Mick Burgess chats to former Sex Pistols bassist Glen Matlock before his gig in Newcastle tonight.

You`re out on tour at the moment. How is it going so far?

We`ve done four shows already down in the south including the Portobello Festival and they`ve been going very well. We`re doing 13 in total and I`m well pleased with how the tour is going so far.

It`s great to see you back up in Newcastle, a place you`ve played many times. Do you have some good memories of playing up here?

I always like coming up to Newcastle or should that be Newcassel. We always get a good response up there and the fans have always supported what I`ve done. I have had some good times there but normally when you have a really good time you can`t remember them as you`re enjoying yourself too much.

On this tour you`re joined by legendary Bowie guitarist Earl Slick. How did that collaboration come about?

He played on my album that came out last September. He plays guitar on most of that. We recorded it in upstate New York and Slim Jim Phantom from the Stray Cats drums on the album too. I`ve known Slim for a long time and Slim is mates with Earl. I`ve done stuff with Earl in the past but when I mentioned to Slim about a guitarist, he suggested Earl and I thought that was a great suggestion and everything just fell into place.

Between you both, you have a lot of material to choose from with Sex Pistols, Rich Kids and more recently The International Swingers as well as your own solo work and Earl`s work with Bowie and John Lennon. What songs will you be pulling out for these shows?

I`m mainly doing this tour to promote the album so that will feature a lot in the set, but I know if I went to see Bowie and he didn`t do Heroes I would have gone home disappointed.

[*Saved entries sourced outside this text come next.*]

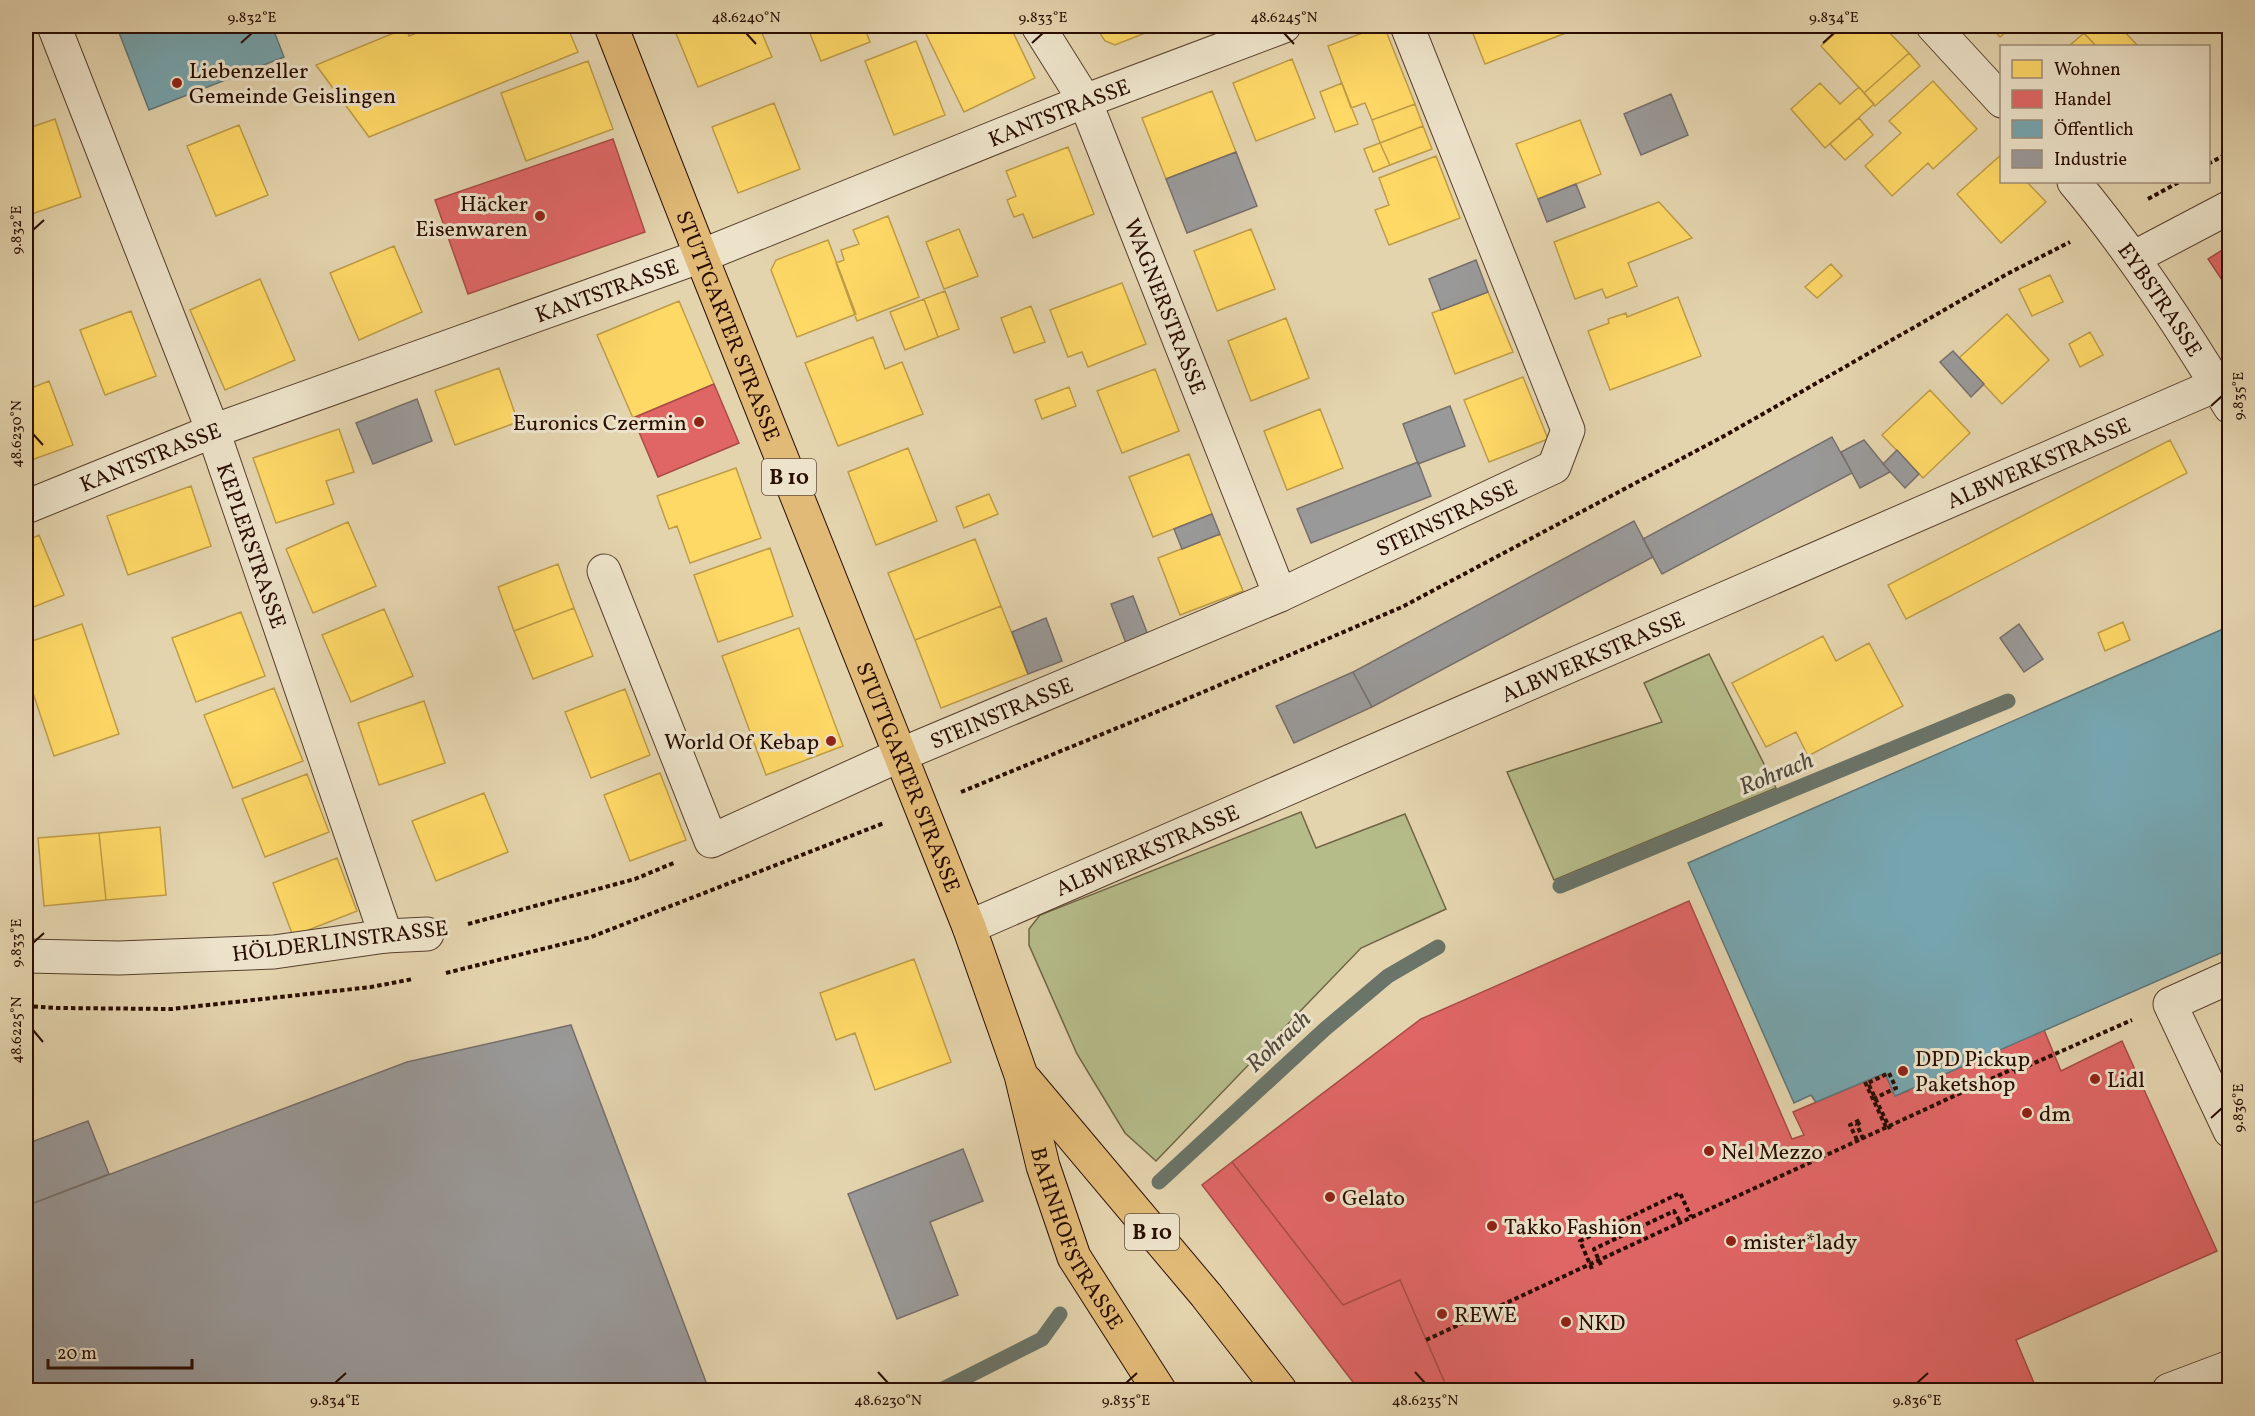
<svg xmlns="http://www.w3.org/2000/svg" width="2255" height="1416" viewBox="0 0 2255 1416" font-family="Vollkorn,serif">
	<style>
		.green { fill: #b5bc8a; stroke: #6f6445; stroke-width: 1.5 }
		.homes { fill: #ffd966; stroke: #bf9c47; stroke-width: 1.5 }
		.shops { fill: #e06666; stroke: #a94b47; stroke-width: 1.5 }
		.public { fill: #76a5af; stroke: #5f777a; stroke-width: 1.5 }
		.industry { fill: #999; stroke: #776f6b; stroke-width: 1.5 }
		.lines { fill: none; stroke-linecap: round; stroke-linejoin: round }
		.stream { stroke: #6a7469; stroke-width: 15 }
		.minor-casing { stroke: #583f2c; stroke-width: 35 }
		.major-casing { stroke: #290d00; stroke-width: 35 }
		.path { stroke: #290d00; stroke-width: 4; stroke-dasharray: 4.5 3; stroke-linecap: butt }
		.minor { stroke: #ede3ca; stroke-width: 33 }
		.major { stroke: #e2ba77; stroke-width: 33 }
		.ticks { fill: none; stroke: #290d00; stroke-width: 2 }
		.poi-dot { fill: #8f2418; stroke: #ede3ca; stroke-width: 2 }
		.labels { text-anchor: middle; stroke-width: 6; stroke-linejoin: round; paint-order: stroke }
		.shield { fill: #ede3ca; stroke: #644d3d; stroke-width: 1.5 }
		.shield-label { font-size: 21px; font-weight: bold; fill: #290d00 }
		.poi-label { font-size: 22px; fill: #290d00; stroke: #ede3ca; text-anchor: start }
		.street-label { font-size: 22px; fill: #290d00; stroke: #ede3ca }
		.water-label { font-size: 24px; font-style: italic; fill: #4f493d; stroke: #ede3ca }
		.neatline { fill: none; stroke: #290d00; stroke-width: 2 }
		.ticks-label { font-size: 15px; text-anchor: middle; fill: #290d00 }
	</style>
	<rect width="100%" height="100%" fill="#e4d4ae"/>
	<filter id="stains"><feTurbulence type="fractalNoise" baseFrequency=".00333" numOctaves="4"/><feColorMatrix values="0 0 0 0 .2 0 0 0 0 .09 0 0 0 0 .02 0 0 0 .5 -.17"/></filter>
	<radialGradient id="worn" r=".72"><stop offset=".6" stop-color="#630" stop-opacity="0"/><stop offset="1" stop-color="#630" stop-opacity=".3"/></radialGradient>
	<path class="green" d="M1709 654 1776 788 1554 880 1507 772 1662 722 1644 683Z
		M1301 812 1316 848 1405 814 1446 909 1361 948 1156 1161 1125 1133 1077 1054 1029 945V929L1040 915Z"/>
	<path class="homes" d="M434 26H567L578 52 369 137 316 65 406 28 409 36Z
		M673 26H759L772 57 698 87Z
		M807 26H864L870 42 821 61Z
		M940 26H1010L1035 78 964 112 925 32Z
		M1095 26H1163L1115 45 1105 41Z
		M1381 26H1384L1415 104 1372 120 1365 103 1351 108 1328 46Z
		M1470 26H1563L1566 33 1485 64Z
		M1843 26H1883L1909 53 1864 93 1821 46Z
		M1990 26H2013L2000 37Z
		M2093 26H2119L2138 46H2096L2084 33Z
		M2084 33 2096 46H2069Z
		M916 41 945 115 894 135 865 61Z
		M1909 53 1920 66 1875 106 1864 93Z
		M1292 59 1315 118 1256 141 1233 83Z
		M588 61 613 129 526 161 501 93Z
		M1933 81 1977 129 1933 169 1928 163 1892 196 1865 166 1901 133 1889 121Z
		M1342 83 1358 124 1335 132 1320 92Z
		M1820 83 1840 104 1859 87 1874 104 1825 148 1791 109Z
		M1212 91 1236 152 1166 179 1142 118Z
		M774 103 800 169 738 193 712 127Z
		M1415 104 1423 126 1380 143 1372 120Z
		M1859 118 1873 135 1845 160 1830 144Z
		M55 119 81 197 26 216V129Z
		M1580 120 1601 174 1538 199 1516 144Z
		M239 125 268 195 216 216 187 146Z
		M1423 126 1432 149 1390 165 1380 143Z
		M1380 143 1390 165 1373 172 1364 149Z
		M1068 147 1094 214 1033 238 1023 214 1014 217 1007 200 1016 196 1006 171Z
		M2002 154V182H2027L2046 202 2001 243 1957 194Z
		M1436 156 1460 218 1389 245 1375 210 1389 205 1379 178Z
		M1659 202 1692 238 1628 263 1637 286 1606 298 1602 289 1575 299 1554 242Z
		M888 216 919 297 857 321 836 263 844 260 841 250 859 244 853 230Z
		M959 229 978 276 944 289 926 242Z
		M1251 229 1275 289 1217 311 1194 251Z
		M828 240 856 314 797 337 771 270 776 260Z
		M394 246 422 312 359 340 330 273Z
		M1831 264 1842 276 1817 298 1805 287Z
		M2050 275 2063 302 2032 316 2019 289Z
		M260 279 295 360 225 390 190 310Z
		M1122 283 1146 344 1088 367 1082 352 1068 357 1050 310Z
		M945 291 959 329 938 337 924 299Z
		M1488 292 1513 352 1455 374 1432 313Z
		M1678 297 1701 356 1610 390 1588 331 1609 323 1608 319 1626 313 1627 317Z
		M924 299 938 337 905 350 890 312Z
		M679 301 714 384 633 418 597 335Z
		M1031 306 1045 342 1014 353 1001 318Z
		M131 311 156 376 105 395 80 330Z
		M2007 314 2049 360 2002 404 1959 358Z
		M1286 318 1309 378 1251 401 1228 341Z
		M2090 332 2103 355 2080 367 2069 344Z
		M873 337 885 369 902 362 923 414 838 446 805 363Z
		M499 368 518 422 455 445 435 391Z
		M1155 369 1179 431 1122 453 1097 391Z
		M1523 377 1548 439 1489 462 1464 400Z
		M49 381 73 445 26 462V390Z
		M1069 387 1076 406 1042 419 1035 400Z
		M1930 390 1970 433 1923 478 1882 435Z
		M1320 409 1343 468 1287 490 1264 431Z
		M339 429 354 472 326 481 334 504 276 523 253 458Z
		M2170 440 2187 473 1906 619 1888 585Z
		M908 448 937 521 876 545 848 472Z
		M1189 454 1212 514 1153 537 1129 477Z
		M736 468 761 538 690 563 677 526 669 529 657 496Z
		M191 486 211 546 128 575 107 516Z
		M989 494 998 514 964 528 956 507Z
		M348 522 376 586 313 613 286 549Z
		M1220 534 1243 591 1180 615 1158 558Z
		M39 535 64 595 26 610V541Z
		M975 539 1001 606 915 640 888 573Z
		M770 548 793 616 718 642 694 575Z
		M558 564 574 608 514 631 498 587Z
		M1001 606 1028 674 941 708 915 640Z
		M574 608 593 656 533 679 514 631Z
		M384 609 413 676 351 702 322 635Z
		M241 612 265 676 196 702 172 638Z
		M2123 622 2130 640 2105 651 2098 633Z
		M82 624 119 734 54 756 26 672V643Z
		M799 628 843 746 766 775 722 656Z
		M1823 636 1836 661 1869 643 1903 706 1808 756 1796 732 1766 747 1732 683Z
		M274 688 303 761 233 788 204 715Z
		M625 689 650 755 591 778 565 712Z
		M424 701 445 763 379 785 358 723Z
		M660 773 686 840 630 861 604 795Z
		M307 774 329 832 265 857 242 799Z
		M484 793 508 852 436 881 412 821Z
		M160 827 166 895 106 900 99 833Z
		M99 833 106 900 44 906 38 838Z
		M337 858 357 911 293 936 273 883Z
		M914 959 951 1062 875 1090 855 1033 836 1040 820 993Z"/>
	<path class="shops" d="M613 139 645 232 468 294 435 200Z
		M2230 245V292L2208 259Z
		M714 384 739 443 658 477 633 418Z
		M1689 901 1792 1139 1804 1135 1793 1112 1885 1073 1895 1096 2044 1030 2061 1071 2122 1041 2217 1251 2016 1340 2037 1390H1448L1400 1280 1343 1305 1232 1162 1421 1019Z
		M1891 1054 1908 1091 1895 1096 1885 1073 1816 1102 1811 1095 1809 1089Z
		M1232 1162 1343 1305 1400 1280 1448 1390H1359L1202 1185Z"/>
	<path class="public" d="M130 26H272L284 57 149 110 118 30Z
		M2230 626V949L1895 1096 1885 1073 1816 1102 1811 1095 1794 1103 1688 863Z"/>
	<path class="industry" d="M1671 94 1688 135 1641 155 1624 114Z
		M1236 152 1257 206 1187 233 1166 179Z
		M1576 184 1585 207 1547 222 1538 199Z
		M1476 260 1488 292 1441 310 1429 279Z
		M1953 351 1984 384 1971 397 1940 362Z
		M417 399 432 441 373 464 356 423Z
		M1450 406 1465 446 1418 464 1403 424Z
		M1832 437 1852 473 1662 574 1643 539Z
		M1864 440 1890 472 1860 488 1841 452Z
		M1897 450 1919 474 1905 488 1883 464Z
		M1418 462 1431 496 1311 543 1297 509Z
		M1212 514 1220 534 1182 549 1174 529Z
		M1634 521 1653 557 1372 707 1353 672Z
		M1133 596 1148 635 1126 643 1111 604Z
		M1046 618 1062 661 1028 674 1012 632Z
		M2019 624 2043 659 2024 672 2000 638Z
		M1353 672 1372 707 1294 743 1276 706Z
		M571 1025 709 1390H26V1206L407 1062Z
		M88 1121 109 1174 26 1206V1144Z
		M963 1149 983 1201 930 1222 958 1295 897 1319 848 1194Z"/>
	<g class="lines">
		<path class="stream" d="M1560 886 2008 701
			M1159 1182 1325 1029 1388 976 1438 947
			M941 1390 1042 1339 1060 1314"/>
		<g class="minor-casing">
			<g id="minor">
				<path id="s1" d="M54 26 213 431 386 936"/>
				<path id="s2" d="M1038 26 1085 101 1280 595"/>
				<path d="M1933 26 2002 101"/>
				<path id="s3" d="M2074 182C2132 251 2183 329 2230 407"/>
				<path d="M2133 258 2230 207"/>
				<path id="s4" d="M26 507 213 431 701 256 1085 101 1284 26"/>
				<path id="s5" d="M604 571 711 841 900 755 1280 595 1554 467 1568 430 1407 26"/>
				<path id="s6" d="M969 927 2216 385"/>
				<path d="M26 956 119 958 274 952 386 936 427 934"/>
				<path d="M2230 977 2170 1004 2230 1131"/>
				<path d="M2169 1390 2230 1367"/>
			</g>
		</g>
		<g class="major-casing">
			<g id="major">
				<path id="s7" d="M611 26 701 256 969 927 1021 1075 1043 1166 1074 1257 1159 1390"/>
				<path d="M1026 1081 1206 1295 1280 1390"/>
			</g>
		</g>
		<path class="path" d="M2208 164 2230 152
			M2148 199 2179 182
			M961 792 1161 710 1402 607 1726 435 2007 274 2070 242
			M468 924 635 879 676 862
			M446 973 591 937 884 823
			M26 1006 57 1008 172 1009 371 987 413 979
			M2014 1072 2132 1020
			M1865 1082 1886 1127
			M1873 1099 1896 1088 1889 1073 1868 1083 1890 1129
			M1860 1122 1857 1125 1864 1141
			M1857 1140 1850 1125 1862 1119
			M1601 1265 1594 1249 1674 1211 1680 1222
			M1592 1269 1580 1241 1680 1193 1691 1217
			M1426 1340 2032 1060"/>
		<use href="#minor" class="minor"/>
		<use href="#major" class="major"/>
	</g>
	<path class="ticks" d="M746 33 756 44M1284 33 1294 44M241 43 252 33M1032 43 1043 33M1823 43 1834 33M33 230 44 220M2211 406 2222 396M33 434 43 445M33 943 44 933M33 1030 43 1042M2211 1118 2222 1108M878 1372 888 1383M1415 1372 1425 1383M335 1383 346 1373M1126 1383 1137 1373M1917 1383 1928 1373"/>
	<g class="poi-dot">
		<circle cx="177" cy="83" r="6"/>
		<circle cx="540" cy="216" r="6"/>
		<circle cx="699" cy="422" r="6"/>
		<circle cx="831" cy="741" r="6"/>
		<circle cx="1903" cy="1071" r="6"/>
		<circle cx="2095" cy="1079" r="6"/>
		<circle cx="2027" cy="1113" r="6"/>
		<circle cx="1709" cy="1151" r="6"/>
		<circle cx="1330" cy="1197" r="6"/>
		<circle cx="1492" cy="1226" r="6"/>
		<circle cx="1731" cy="1241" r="6"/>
		<circle cx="1442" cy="1314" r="6"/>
		<circle cx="1566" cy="1322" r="6"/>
	</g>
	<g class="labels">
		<g class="shield">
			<rect x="762" y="459" width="54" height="36" rx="4.5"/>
			<rect x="1125" y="1214" width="54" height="36" rx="4.5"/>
		</g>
		<g class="shield-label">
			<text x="789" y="484">B 10</text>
			<text x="1152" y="1239">B 10</text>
		</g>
		<g class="poi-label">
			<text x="189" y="78">Liebenzeller<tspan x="189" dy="25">Gemeinde Geislingen</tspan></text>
			<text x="528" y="211" text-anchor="end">Häcker<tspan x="528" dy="25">Eisenwaren</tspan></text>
			<text x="687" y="430" text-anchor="end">Euronics Czermin</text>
			<text x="819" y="749" text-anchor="end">World Of Kebap</text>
			<text x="1915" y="1066">DPD Pickup<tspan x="1915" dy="25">Paketshop</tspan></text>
			<text x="2107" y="1087">Lidl</text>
			<text x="2039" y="1121">dm</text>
			<text x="1721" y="1159">Nel Mezzo</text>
			<text x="1342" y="1205">Gelato</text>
			<text x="1504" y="1234">Takko Fashion</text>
			<text x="1743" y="1249">mister*lady</text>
			<text x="1454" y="1322">REWE</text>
			<text x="1578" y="1330">NKD</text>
		</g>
		<g class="street-label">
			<text dy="8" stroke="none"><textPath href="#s4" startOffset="1106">KANTSTRASSE</textPath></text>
			<text dy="8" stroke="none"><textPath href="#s4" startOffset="620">KANTSTRASSE</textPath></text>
			<text dy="8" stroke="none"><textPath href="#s3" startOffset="146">EYBSTRASSE</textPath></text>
			<text dy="8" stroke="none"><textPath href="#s2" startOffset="309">WAGNERSTRASSE</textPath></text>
			<text dy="8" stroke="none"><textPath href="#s7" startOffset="322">STUTTGARTER STRASSE</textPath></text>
			<text dy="8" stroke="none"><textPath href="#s4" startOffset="134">KANTSTRASSE</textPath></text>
			<text dy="8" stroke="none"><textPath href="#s6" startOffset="1166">ALBWERKSTRASSE</textPath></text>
			<text dy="8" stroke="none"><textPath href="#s5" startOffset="1094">STEINSTRASSE</textPath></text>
			<text dy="8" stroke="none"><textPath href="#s1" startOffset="556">KEPLERSTRASSE</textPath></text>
			<text dy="8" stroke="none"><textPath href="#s6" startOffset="680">ALBWERKSTRASSE</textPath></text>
			<text dy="8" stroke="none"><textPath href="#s5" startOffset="608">STEINSTRASSE</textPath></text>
			<text dy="8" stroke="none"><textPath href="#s7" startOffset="808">STUTTGARTER STRASSE</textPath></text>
			<text dy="8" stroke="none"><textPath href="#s6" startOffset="194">ALBWERKSTRASSE</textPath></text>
			<text transform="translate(340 940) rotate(-7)" y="8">HÖLDERLINSTRASSE</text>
			<text dy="8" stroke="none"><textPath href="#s7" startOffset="1300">BAHNHOFSTRASSE</textPath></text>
		</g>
		<g class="water-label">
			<text transform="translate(1776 773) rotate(-22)" y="8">Rohrach</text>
			<text transform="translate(1278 1041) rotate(-43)" y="8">Rohrach</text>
		</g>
	</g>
	<rect width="2255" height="1416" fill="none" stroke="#e4d4ae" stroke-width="66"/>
	<rect x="2000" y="45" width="210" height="138" fill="#ede3ca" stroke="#9f8d79" stroke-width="1.5"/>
	<rect x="2012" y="60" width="30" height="18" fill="#ffd966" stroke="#9f8d79" stroke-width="1.5"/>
	<text x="2054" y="75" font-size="18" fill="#290d00">Wohnen</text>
	<rect x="2012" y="90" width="30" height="18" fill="#e06666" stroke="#9f8d79" stroke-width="1.5"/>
	<text x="2054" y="105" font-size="18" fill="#290d00">Handel</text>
	<rect x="2012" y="120" width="30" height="18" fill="#76a5af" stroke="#9f8d79" stroke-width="1.5"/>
	<text x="2054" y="135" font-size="18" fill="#290d00">Öffentlich</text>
	<rect x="2012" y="150" width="30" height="18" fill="#999999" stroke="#9f8d79" stroke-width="1.5"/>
	<text x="2054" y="165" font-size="18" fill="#290d00">Industrie</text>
	<path d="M48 1359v9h144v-9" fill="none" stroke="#290d00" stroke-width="3"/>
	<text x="57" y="1359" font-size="18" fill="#290d00" stroke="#ede3ca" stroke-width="4.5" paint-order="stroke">20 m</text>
	<rect x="33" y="33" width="2189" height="1350" class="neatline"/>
	<g class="ticks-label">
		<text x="252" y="22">9.832°E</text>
		<text x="746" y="22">48.6240°N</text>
		<text x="1043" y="22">9.833°E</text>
		<text x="1284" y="22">48.6245°N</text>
		<text x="1834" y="22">9.834°E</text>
		<text transform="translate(16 230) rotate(-90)" y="5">9.832°E</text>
		<text transform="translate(2238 396) rotate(-90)" y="5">9.835°E</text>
		<text transform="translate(16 434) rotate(-90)" y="5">48.6230°N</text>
		<text transform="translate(16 943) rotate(-90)" y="5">9.833°E</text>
		<text transform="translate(16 1030) rotate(-90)" y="5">48.6225°N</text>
		<text transform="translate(2238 1108) rotate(-90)" y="5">9.836°E</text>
		<text x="335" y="1405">9.834°E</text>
		<text x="888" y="1405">48.6230°N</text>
		<text x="1126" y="1405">9.835°E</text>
		<text x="1425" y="1405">48.6235°N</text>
		<text x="1917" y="1405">9.836°E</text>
	</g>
	<rect width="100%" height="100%" filter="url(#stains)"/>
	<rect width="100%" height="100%" fill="url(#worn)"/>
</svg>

I know people want to hear certain songs but I’m not going to tell you what they are, you`ll have to come down to the show to find out.

Your latest album Good To Go to came out in September last year. Were you pleased with the reaction?

Yes, I am. It`s been getting some good reviews and a pretty good reception. People seem to like it which is always good so I’m very happy with it.

As a musician, how important is it to you to keep creating new music and pushing your musical boundaries?

It is important to keep growing a little bit, but you don`t have to be the new Philip Glass or someone like that. I like having a little twist on things and ideas for songs seem to come along in batches. Once I have a dozen or so songs in my head that aren`t recorded, I can`t really think straight and I know that it`s time to make a record.

Does it frustrate you that people keep referring to your Sex Pistols past even though that was over 40 years ago?

I want to be known what I`m doing now not what I did 40 years ago. It used to frustrate me but it doesn`t anymore as I feel good about what I`m doing now and I`m beginning to get a crowd for what I`m doing all round the world. I`m sure people will still want to hear a Pistols song, or a Rich Kids song and I don`t mind doing that but I`m not going out as a Sex Pistols tribute act like some musicians do, reliving the good old days.

Is there anything that you could do musically that could top that experience for you?

Well I don`t know. There`s always a new song to learn or a new way of delivering a line in a song and more places to play. The last year has been pretty interesting for me. I played on the North South border of Korea in the demilitarised zone last year with some Korean people that was a great experience and earlier this year I was playing all over South America. I actually went on the hydrofoil on the River Plate in Argentina and was looking forward to seeing the place where they scuttled the Graf Spee but I couldn`t see anything as the windows were frosted out. I got up at six o`clock in the morning to see that you couldn`t see out of the windows. You sort that one out. A month ago, I was involved in a festival called PMX at Ramallah in Palestine and the idea of that is to give the people of Palestine a window to the rest of the world. They were such lovely people and experiences like that are great to be a part of, but it also gave me an insight into their lives and having to pass through check points with armed guards every day.

What have you got planned for the rest of the year?

I have some solo shows in America and after that we`ll do some more recording and then will head off to Japan to the Fuji festival and we some club shows too while we`re there so things are really picking up and we`ve been having good feedback from what we have been doing so it`s all looking good.